In late 2012, Film alumnus Saman Kesh (BFA 10) went to Taiwan on an assignment to write and direct a short to promote a forthcoming massively multiplayer game in the vein of World of Warcraft.
What Kesh ended up making over the duration of a two-day shoot was Controller, an eight-minute science fiction short film about an imprisoned young woman with psychic powers who takes physical control of her boyfriend to facilitate her rescue.
What does the former have to do with the latter? Other than two Chinese hanzi characters that appear at the 7:45 mark—since the game was developed for the Chinese market—absolutely nothing.

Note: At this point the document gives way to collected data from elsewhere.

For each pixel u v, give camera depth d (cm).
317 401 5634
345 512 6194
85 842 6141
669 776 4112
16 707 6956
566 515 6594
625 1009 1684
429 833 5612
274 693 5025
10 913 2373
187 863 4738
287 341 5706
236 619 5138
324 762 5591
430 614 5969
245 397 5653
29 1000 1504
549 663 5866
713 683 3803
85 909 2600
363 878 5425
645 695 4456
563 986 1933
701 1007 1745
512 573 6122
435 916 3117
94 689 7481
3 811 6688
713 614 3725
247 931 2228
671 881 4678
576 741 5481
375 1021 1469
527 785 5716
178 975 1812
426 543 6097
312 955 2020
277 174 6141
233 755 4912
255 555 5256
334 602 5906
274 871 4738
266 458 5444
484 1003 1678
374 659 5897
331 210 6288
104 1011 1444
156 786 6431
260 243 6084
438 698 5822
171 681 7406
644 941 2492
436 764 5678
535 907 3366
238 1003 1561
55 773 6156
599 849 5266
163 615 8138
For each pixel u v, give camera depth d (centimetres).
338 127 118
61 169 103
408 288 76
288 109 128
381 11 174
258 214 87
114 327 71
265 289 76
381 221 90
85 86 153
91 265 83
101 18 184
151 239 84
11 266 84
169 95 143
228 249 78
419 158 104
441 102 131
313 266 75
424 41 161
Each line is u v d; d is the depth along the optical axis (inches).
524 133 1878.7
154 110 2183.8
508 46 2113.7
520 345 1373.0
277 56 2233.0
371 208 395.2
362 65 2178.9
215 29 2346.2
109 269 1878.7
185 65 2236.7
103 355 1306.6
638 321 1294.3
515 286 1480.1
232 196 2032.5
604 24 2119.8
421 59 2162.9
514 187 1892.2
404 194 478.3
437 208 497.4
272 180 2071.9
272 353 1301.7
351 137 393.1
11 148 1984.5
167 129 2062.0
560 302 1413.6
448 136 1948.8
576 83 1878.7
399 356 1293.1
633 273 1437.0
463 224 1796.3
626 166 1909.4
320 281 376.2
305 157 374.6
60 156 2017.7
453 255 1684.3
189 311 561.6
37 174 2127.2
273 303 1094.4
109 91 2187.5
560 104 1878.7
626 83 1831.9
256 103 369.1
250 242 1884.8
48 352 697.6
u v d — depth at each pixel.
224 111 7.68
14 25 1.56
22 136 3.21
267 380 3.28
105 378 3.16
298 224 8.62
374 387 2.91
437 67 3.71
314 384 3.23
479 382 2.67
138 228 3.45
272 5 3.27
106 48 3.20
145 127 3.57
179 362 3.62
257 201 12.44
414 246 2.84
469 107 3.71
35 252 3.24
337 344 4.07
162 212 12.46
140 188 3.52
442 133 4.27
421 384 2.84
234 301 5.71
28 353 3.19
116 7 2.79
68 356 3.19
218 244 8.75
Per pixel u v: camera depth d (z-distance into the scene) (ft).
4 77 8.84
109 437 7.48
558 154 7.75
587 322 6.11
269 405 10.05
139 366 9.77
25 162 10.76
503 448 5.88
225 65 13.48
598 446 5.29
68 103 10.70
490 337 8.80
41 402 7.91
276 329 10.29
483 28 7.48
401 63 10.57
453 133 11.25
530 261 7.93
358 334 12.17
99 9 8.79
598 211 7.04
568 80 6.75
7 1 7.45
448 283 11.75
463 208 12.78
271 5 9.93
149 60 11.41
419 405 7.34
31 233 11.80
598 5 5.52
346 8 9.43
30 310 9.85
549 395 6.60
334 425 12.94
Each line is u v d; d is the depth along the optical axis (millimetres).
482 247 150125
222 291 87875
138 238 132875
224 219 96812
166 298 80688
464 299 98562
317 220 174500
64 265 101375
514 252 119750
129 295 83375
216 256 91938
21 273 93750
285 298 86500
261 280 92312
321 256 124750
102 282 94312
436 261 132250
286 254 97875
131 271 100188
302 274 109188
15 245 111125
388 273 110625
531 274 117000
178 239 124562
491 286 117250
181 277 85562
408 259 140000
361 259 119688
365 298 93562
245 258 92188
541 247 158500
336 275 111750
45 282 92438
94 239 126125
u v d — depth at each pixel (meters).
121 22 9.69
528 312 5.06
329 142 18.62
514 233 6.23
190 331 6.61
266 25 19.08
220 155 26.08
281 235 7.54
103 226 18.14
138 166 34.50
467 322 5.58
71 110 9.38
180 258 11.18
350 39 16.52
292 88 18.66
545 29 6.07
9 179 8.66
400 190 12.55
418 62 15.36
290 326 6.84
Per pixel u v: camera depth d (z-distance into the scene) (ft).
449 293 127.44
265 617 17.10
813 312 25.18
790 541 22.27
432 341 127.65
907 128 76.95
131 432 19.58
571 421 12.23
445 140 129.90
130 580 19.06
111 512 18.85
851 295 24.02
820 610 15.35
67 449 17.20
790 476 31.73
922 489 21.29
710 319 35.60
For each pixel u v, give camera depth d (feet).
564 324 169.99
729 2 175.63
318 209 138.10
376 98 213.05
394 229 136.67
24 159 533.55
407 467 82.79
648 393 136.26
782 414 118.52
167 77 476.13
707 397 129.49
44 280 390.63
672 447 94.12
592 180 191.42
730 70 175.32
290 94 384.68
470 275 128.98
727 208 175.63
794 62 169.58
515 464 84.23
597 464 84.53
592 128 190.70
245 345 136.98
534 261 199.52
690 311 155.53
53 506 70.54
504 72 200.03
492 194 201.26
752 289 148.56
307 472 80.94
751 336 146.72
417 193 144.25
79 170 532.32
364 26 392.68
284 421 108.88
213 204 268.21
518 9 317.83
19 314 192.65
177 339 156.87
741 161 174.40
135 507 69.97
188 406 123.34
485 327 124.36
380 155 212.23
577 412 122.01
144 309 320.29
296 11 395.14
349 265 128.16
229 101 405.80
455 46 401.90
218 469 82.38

“What the company asked for was essentially a science fiction project that had no connection to the game,” Kesh says, describing the assignment. “It’s funny, because I tried to place hints of the actual game into the film, but they kept telling me, ‘Take it out, take it out.’”
That ended up working to his advantage when, in the middle of editing, for reasons still unknown to Kesh, the company put the brakes on the project.
“They were no longer interested,” says Kesh who, along with Marco Wu and Tom Lee, the film’s contracted producers, set out to gain the rights to the intellectual property they had created for the short. “I had fallen in love with the story and wanted to continue further with my vision, but on my own.”
Hollywood loved what it saw, too, and several studios began bidding for the project. Ultimately, Kesh signed a deal with 21st Century Fox in which he would direct a full-length feature that would flesh out Controller’s narrative.
Kesh says he chose Fox primarily because the studio embraced the film’s setting of a futuristic homogenized Taiwan. “The project feels like anime,” Kesh says. “It wouldn’t work if it was set in America.”
Kesh had no idea things would work out this way. Before Controller took off, he had already mentally mapped out his first feature film—a low-budget return to the world he created for his 2009 “Luv Delux” music video for Cinnamon Chasers.
“Very rarely is a newb allowed to bring a concept into a studio space,” he says. “It’s been eye-opening and now it’s a model I can follow in the future.”